** Aim **
Please rewrite the records below, changing every "locality" to "site" and leaving everything else as it is.

** Input **

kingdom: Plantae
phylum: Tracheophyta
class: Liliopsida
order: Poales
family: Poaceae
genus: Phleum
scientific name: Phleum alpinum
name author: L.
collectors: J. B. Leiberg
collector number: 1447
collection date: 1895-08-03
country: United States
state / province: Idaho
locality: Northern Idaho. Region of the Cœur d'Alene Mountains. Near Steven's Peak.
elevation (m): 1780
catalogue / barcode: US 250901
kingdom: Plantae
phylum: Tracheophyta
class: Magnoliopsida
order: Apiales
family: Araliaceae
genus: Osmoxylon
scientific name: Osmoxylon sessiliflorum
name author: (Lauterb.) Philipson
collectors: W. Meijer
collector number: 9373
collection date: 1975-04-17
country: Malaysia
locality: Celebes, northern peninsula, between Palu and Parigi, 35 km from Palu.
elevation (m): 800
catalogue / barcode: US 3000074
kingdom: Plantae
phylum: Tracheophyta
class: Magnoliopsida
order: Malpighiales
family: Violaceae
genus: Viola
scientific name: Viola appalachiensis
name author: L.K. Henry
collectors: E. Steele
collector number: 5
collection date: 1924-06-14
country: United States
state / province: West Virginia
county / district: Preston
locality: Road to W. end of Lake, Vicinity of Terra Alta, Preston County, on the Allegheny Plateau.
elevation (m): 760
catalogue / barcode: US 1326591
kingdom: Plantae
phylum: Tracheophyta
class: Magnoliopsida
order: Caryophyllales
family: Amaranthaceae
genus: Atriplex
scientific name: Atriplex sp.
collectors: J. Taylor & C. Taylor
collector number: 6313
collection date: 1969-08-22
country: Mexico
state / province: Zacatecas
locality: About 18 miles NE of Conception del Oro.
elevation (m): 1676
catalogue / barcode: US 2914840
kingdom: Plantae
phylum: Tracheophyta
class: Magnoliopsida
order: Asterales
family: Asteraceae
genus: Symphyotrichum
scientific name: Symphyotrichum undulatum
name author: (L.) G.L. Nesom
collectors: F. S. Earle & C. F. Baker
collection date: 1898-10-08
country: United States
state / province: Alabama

** Answer to this exercise **
kingdom: Plantae
phylum: Tracheophyta
class: Liliopsida
order: Poales
family: Poaceae
genus: Phleum
scientific name: Phleum alpinum
name author: L.
collectors: J. B. Leiberg
collector number: 1447
collection date: 1895-08-03
country: United States
state / province: Idaho
site: Northern Idaho. Region of the Cœur d'Alene Mountains. Near Steven's Peak.
elevation (m): 1780
catalogue / barcode: US 250901
kingdom: Plantae
phylum: Tracheophyta
class: Magnoliopsida
order: Apiales
family: Araliaceae
genus: Osmoxylon
scientific name: Osmoxylon sessiliflorum
name author: (Lauterb.) Philipson
collectors: W. Meijer
collector number: 9373
collection date: 1975-04-17
country: Malaysia
site: Celebes, northern peninsula, between Palu and Parigi, 35 km from Palu.
elevation (m): 800
catalogue / barcode: US 3000074
kingdom: Plantae
phylum: Tracheophyta
class: Magnoliopsida
order: Malpighiales
family: Violaceae
genus: Viola
scientific name: Viola appalachiensis
name author: L.K. Henry
collectors: E. Steele
collector number: 5
collection date: 1924-06-14
country: United States
state / province: West Virginia
county / district: Preston
site: Road to W. end of Lake, Vicinity of Terra Alta, Preston County, on the Allegheny Plateau.
elevation (m): 760
catalogue / barcode: US 1326591
kingdom: Plantae
phylum: Tracheophyta
class: Magnoliopsida
order: Caryophyllales
family: Amaranthaceae
genus: Atriplex
scientific name: Atriplex sp.
collectors: J. Taylor & C. Taylor
collector number: 6313
collection date: 1969-08-22
country: Mexico
state / province: Zacatecas
site: About 18 miles NE of Conception del Oro.
elevation (m): 1676
catalogue / barcode: US 2914840
kingdom: Plantae
phylum: Tracheophyta
class: Magnoliopsida
order: Asterales
family: Asteraceae
genus: Symphyotrichum
scientific name: Symphyotrichum undulatum
name author: (L.) G.L. Nesom
collectors: F. S. Earle & C. F. Baker
collection date: 1898-10-08
country: United States
state / province: Alabama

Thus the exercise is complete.